• _Work instruction_
Every line of the material below that holds the string "Bible" should be copied.
|---|
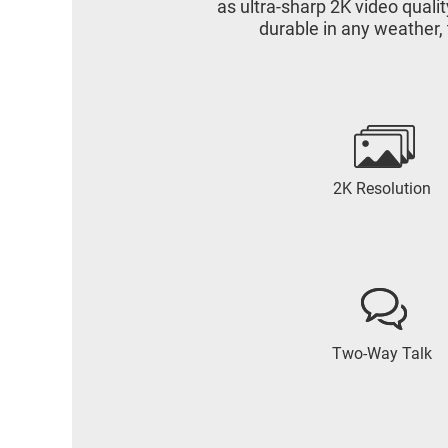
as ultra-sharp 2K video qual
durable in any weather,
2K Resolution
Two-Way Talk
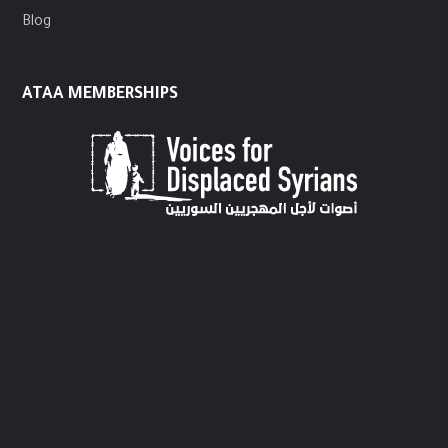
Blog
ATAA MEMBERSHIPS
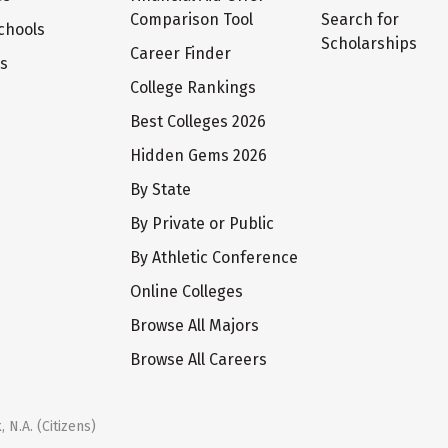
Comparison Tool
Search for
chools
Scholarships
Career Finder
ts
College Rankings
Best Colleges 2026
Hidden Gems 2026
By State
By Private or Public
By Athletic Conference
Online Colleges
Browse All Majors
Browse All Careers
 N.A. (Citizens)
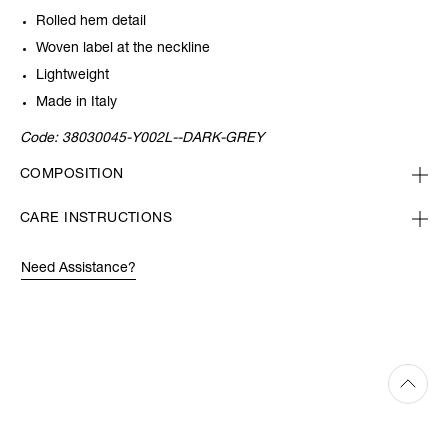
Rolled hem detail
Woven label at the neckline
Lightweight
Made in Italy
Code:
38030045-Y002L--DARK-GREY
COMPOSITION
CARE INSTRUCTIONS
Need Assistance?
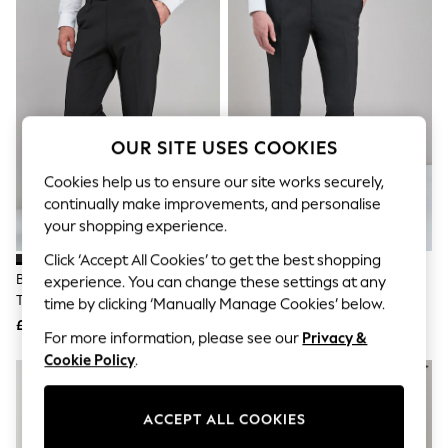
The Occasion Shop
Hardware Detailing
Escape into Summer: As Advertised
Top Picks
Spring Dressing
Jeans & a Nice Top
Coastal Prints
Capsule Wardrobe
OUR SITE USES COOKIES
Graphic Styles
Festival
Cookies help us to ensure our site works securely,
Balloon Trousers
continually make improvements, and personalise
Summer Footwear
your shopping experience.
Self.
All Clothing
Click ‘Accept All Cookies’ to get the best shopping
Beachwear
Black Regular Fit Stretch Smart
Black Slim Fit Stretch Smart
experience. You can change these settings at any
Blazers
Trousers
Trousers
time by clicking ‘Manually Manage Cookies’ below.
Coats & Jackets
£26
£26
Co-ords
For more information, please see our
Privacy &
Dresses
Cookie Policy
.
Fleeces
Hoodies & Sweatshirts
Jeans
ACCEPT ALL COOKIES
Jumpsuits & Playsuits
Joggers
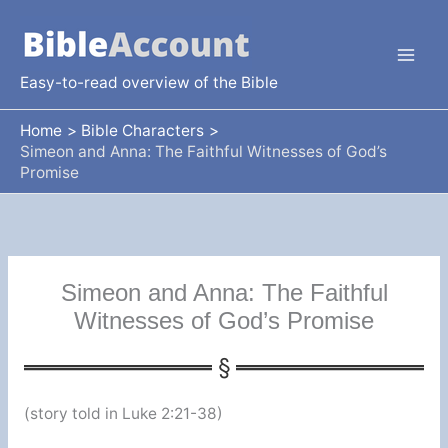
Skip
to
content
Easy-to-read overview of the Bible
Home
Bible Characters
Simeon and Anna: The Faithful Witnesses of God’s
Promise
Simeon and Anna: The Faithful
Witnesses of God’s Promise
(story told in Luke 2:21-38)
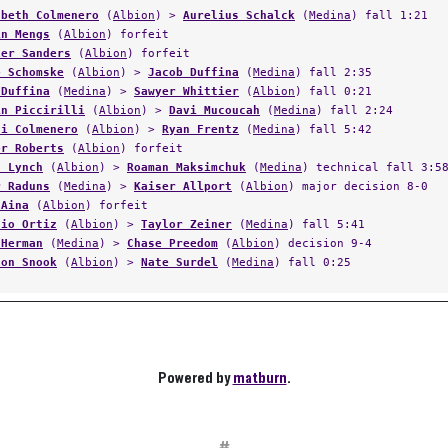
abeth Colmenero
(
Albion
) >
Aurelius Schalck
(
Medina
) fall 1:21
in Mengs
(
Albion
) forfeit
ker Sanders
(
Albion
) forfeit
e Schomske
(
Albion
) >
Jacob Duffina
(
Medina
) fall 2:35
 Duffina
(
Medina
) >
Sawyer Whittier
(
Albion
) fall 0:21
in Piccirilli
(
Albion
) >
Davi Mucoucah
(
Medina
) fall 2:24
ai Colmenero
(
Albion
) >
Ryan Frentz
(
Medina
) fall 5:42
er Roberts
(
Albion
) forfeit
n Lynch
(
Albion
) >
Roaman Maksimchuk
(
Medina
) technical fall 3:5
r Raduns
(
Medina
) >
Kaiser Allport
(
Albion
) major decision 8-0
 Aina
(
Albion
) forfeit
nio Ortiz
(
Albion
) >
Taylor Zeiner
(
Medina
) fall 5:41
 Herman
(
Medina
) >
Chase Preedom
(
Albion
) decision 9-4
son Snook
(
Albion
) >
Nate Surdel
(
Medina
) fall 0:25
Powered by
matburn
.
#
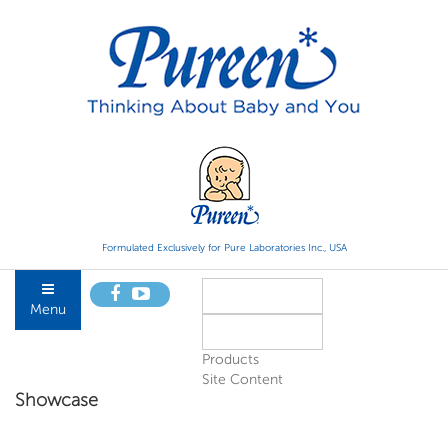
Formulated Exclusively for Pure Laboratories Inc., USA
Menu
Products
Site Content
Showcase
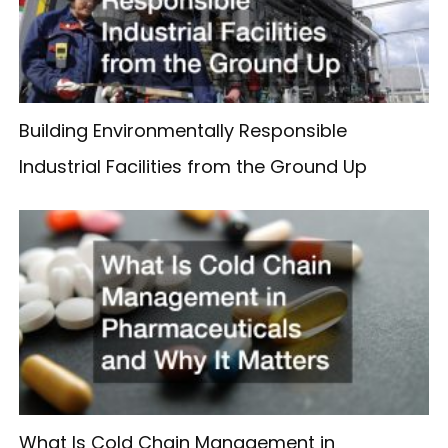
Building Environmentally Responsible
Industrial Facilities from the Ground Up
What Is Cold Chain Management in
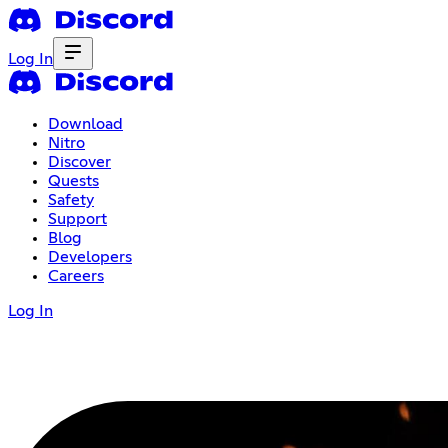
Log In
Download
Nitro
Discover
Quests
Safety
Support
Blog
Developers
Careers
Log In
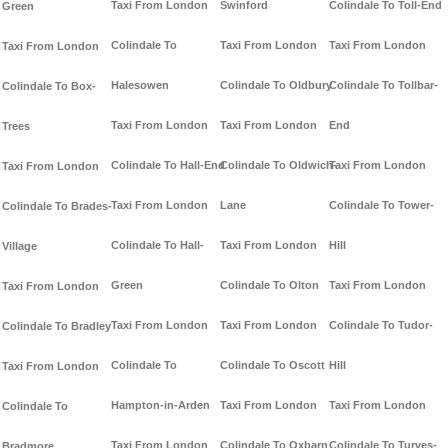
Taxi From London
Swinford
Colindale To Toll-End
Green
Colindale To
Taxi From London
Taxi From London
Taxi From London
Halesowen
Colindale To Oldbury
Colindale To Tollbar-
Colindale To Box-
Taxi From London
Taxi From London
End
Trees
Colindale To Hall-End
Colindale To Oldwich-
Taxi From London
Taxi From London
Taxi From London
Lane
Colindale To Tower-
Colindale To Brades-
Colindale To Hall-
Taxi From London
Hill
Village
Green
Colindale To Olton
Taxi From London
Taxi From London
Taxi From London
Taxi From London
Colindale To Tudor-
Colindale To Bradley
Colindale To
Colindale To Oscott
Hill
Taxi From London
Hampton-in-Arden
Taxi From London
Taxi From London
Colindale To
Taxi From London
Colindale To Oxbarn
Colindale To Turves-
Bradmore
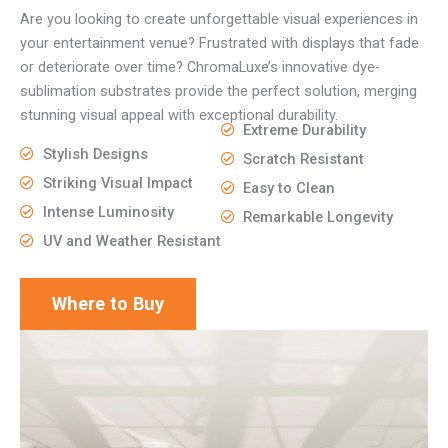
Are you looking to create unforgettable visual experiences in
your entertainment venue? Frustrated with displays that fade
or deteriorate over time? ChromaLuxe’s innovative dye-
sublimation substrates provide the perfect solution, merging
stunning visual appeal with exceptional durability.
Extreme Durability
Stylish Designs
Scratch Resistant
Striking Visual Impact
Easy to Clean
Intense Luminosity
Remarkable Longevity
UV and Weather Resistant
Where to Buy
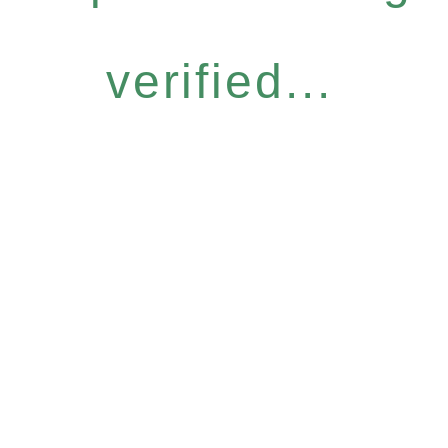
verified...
|---|
• _Written reply_
Easy-to-read overview of the Bible
Bible Characters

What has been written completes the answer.